15 Rescued by Ladders in Fire Fatal to 4
Fire was in control of all four floors and going through the roof of a wood frame apartment house when Brockton, Mass., fire fighters rescued some 15 persons over ladders within the first 8 to 10 minutes. Four persons lost their lives in the fire and 58 other occupants escaped, most of them with the assistance of firemen and policemen.
One of the apartment house residents, who was awakened by smoke, ran across the street and pulled Box 1253 at 12:14 a.m. last February 16. Three engine companies, one ladder company and a rescue squad responded to the Redland Apartments at Warren Avenue and West Elm Street under the direction of Deputy Chiefs Morton D. Shurtleff and William H. Cruise.
There were 11 persons, seven of them at third and fourth floor windows, at the front of the building ready to jump and screaming for help when the first companies arrived. The front stairway was entirely involved in fire from the first floor through all four floors and through the roof.
Ladders save lives
Entrance to the building from the front was impossible. The first 2½-inch line was operated into the front hallway but had no effect because of the intense heat. The line was used to protect occupants and fire fighters while all 11 persons were rescued over ladders at the front of the building. Four of these occupants were removed over the aerial of first-in Ladder 1, and ground ladders were raised to all floors at the front of the building to make the other rescues there.
Men from Engine 4, the first company at the rear of the apartment building, were able to make two rear stairways and lead many occupants to safety. These fire fighters were assisted by several police cruiser teams. Firstalarm companies worked with almost superhuman efforts to rescue apartment residents. It was only by these efforts that the loss of life was held to four persons.
The building, occupied by 62 persons, contained 44 apartments with a total of 100 rooms.
Mutual aid called
On arrival of the initial response, a general alarm was ordered, and two mutual aid ladder companies were called to the foreground. At the end of the rescue operations, which took 8 to 10 minutes, the entire front section of the building burst into flames on all floors. 1 responded on the general alarm and took command of the fire.
Stanley A. Bauman photos
Every available Brockton apparatus was dispatched to the fire. In addition to the regular fire engine and three ladder companies, the squad and a tank truck, a spare engine and the new Engine 1, which was not yet in service, were manned and sent to the fireground.
All efforts were now directed to setting up heavy stream appliances. At the height of the fire, the following streams were in operation; five ladder pipes, seven deck guns and four hand lines; a total of 34—2 ½-inch lines. These streams were supplied by 13 engines. Seven of these pumpers were mutual aid companies.
The water supply was excellent; volume and pressure were adequate except for two 750-gpm pumpers on 6-inch mains. Both were supplying four lines and were able to maintain these lines with supplementary pumping.
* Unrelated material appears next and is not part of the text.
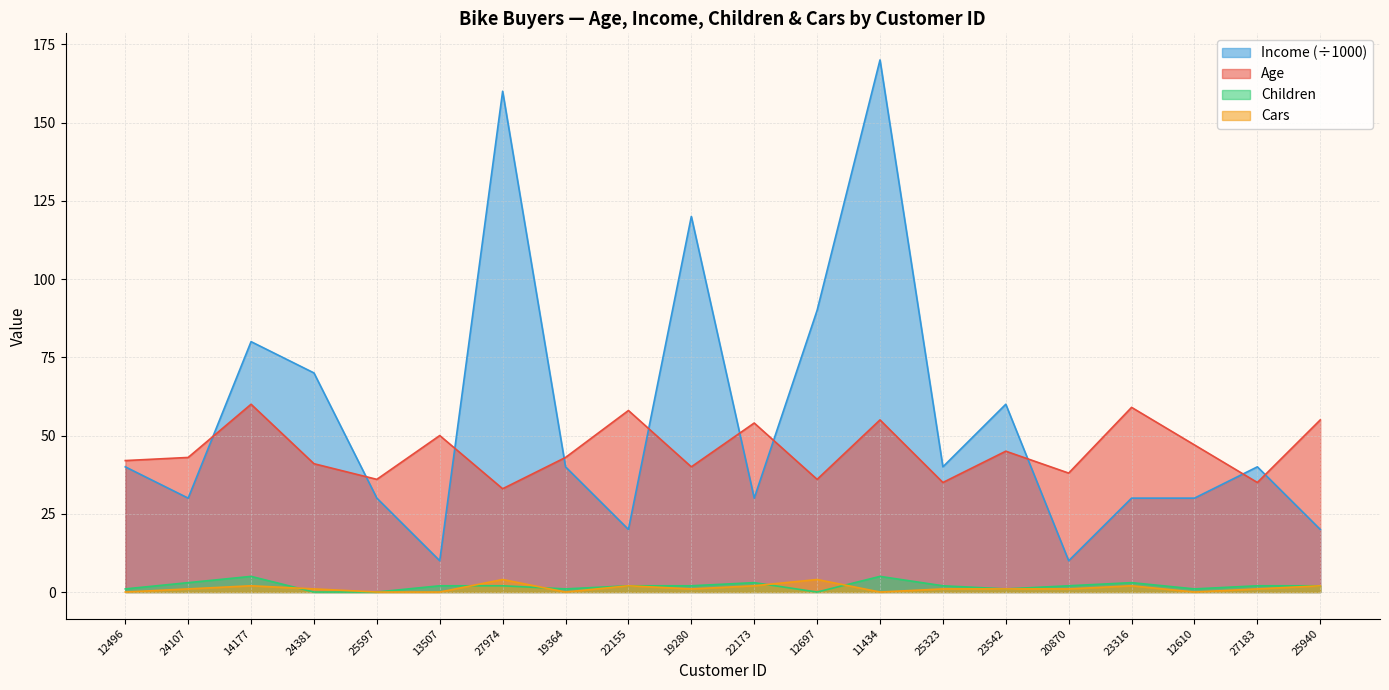

True or false: Age has more than 2 interior local peaks.

True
Several conditions were in the fire department’s favor. The temperature was just above freezing and the wind was very light.
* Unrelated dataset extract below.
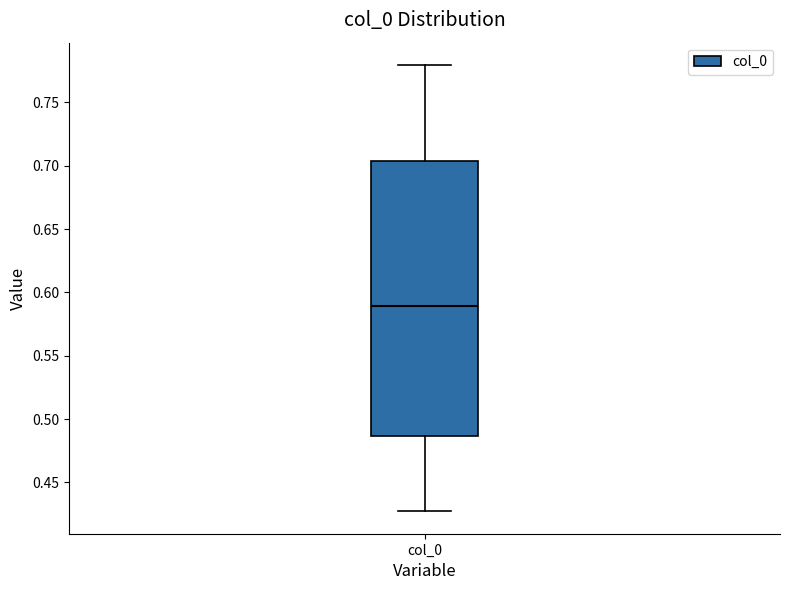

Read this box plot against the y-axis: the position of the median line, the range covered by the box, and the ends of both whiskers. The values are not printed on the chart, so give them approximately, as read against the axis.

median 0.590, box 0.485 to 0.705, whiskers 0.425 to 0.780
Water curtain saves exposure
The only severe exposure was to the north a three-story deluxe apartment house separated from the fire building by a 12-foot alley. Heavy streams were directed into the alley from front and rear, as well as lines on the roof. As a result of this water curtain, the exposed building was not even scorched. Although the wind condition was favorable, flying embers still threatened a church and several apartment buildings to the northeast.
I have high praise for the fire mutual aid response and assistance from 14 communities. These towns supplied eight engines and three ladders at the fire scene. Five other engines and two ladders covered Brockton stations. A total of 27 companies were involved during the operation; 20 at the fire and seven covering. Mutual aid companies responded from Avon, Abington, Whitman, Rockland, Bridgewater, East Bridgewater, West Bridgewater, Middleboro, Raynham, Easton, Randolph, Stoughton, Holbrook and Hanson.
The deputy chiefs arriving on the first alarm and I all agreed that the loss of life was held to a minimum by the individual and team efforts of the firstarriving units, Engines 1, 4 and 5, Ladder 1, the Squad Company and several police cruiser teams.
The Fire Prevention Bureau and the State Fire Marshal’s Office are investigating the fire.